Poultry Disease

Tag: Chicken Infectious Anemia

Chicken Infectious Anemia (CIA) is caused by  a  circovirus with a worldwide distribution. Chickens are the target hosts.
Vertically infected progeny chickens and progeny chickens with suboptimal maternal immunity which become infected horizontally contribute to economic losses during production. The disease, that is clinically manifested as bone marrow atrophy, anemia and severe immunosuppression affects mostly 2-4-week-old chickens. Chicks with CIA develop severe anemia, pancytopenia, and immunosuppression that may result in secondary infections. Cutaneous, intramuscular, and mucosal hemorrhages are often seen in affected chicks. Atrophy of the thymus, and pale bone marrow are the most characteristic lesions of CIA although bursal atrophy is often observed in clinical cases. Mortality reaches 20% and surviving birds show retarded growth.
CIAV interferes with vaccinal immune responses and has been implicated in acting synergistically with other disease agents used to prevent CIA breeder-progeny transmission.

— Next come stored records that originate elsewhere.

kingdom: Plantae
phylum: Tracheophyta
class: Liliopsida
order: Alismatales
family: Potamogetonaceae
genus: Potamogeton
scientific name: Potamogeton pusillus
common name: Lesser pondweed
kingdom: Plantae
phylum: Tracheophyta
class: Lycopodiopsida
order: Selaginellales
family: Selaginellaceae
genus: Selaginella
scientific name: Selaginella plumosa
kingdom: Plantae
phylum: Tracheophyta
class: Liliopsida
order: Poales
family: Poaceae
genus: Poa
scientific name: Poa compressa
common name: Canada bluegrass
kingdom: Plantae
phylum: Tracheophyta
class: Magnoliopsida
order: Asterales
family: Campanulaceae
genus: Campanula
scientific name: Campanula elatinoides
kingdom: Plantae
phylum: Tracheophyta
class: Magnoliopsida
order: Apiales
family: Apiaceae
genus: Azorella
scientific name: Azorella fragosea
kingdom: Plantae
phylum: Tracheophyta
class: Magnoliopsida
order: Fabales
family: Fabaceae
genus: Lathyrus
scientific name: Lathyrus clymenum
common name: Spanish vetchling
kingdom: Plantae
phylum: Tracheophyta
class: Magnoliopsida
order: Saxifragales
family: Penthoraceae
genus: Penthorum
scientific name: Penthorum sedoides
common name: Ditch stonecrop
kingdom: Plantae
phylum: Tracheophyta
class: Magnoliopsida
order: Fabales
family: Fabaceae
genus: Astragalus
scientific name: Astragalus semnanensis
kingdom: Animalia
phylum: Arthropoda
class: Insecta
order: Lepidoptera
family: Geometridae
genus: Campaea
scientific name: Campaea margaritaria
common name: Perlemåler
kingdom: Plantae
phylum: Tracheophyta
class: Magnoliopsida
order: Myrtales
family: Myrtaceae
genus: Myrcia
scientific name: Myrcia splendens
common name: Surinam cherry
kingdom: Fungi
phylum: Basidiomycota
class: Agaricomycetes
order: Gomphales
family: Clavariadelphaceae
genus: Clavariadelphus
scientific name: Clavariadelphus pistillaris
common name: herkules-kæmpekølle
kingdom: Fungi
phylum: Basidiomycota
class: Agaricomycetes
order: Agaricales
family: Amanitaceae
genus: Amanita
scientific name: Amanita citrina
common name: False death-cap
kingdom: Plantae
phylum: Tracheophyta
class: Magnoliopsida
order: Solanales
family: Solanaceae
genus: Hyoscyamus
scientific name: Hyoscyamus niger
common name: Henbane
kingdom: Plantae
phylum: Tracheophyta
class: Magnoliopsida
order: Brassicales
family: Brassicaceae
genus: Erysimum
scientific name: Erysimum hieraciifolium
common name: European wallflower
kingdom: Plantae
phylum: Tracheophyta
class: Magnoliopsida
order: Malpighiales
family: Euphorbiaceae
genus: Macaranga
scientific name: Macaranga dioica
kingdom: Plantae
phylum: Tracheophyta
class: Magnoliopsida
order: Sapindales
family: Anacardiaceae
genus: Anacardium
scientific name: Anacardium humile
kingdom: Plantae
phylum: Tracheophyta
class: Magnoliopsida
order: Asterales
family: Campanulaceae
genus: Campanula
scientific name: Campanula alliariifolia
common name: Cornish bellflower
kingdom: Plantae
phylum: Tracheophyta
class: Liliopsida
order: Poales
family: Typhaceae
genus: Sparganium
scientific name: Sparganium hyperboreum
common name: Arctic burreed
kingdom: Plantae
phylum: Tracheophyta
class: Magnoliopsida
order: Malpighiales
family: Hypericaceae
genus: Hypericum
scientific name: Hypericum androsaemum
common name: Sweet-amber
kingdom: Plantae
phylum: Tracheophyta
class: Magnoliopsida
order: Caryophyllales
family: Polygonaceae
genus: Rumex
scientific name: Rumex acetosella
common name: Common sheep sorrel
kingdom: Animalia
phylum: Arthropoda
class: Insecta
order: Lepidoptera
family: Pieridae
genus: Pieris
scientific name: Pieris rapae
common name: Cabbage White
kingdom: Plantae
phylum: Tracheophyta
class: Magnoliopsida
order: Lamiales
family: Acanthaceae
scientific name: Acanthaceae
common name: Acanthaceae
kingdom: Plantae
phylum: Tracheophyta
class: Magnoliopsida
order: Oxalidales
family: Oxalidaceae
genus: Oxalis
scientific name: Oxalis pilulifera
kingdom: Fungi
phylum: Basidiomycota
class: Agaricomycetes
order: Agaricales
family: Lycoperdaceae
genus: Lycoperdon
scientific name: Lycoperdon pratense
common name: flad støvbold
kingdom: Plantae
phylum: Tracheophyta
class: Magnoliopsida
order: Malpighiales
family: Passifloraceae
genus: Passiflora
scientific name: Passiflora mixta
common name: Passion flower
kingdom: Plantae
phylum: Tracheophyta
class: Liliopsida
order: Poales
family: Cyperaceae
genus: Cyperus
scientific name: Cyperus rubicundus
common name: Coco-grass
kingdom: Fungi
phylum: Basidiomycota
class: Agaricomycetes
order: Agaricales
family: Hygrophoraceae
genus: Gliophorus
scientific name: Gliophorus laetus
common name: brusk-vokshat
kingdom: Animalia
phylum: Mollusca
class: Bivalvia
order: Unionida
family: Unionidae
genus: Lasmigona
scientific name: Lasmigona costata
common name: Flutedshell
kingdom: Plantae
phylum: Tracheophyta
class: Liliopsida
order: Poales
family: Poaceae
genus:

Secondary infections (due to immunosuppression) are common sequelae of CIA outbreaks. Control of CIA in commercial broilers and layers is largely based on generating immune responses in the breeders. Vaccination with live vaccines is used in order to prevent transmission of CIAV from breeders to their progeny.

Immunization of future layers and breeding stock (chickens) against Chicken Infectious Anemia.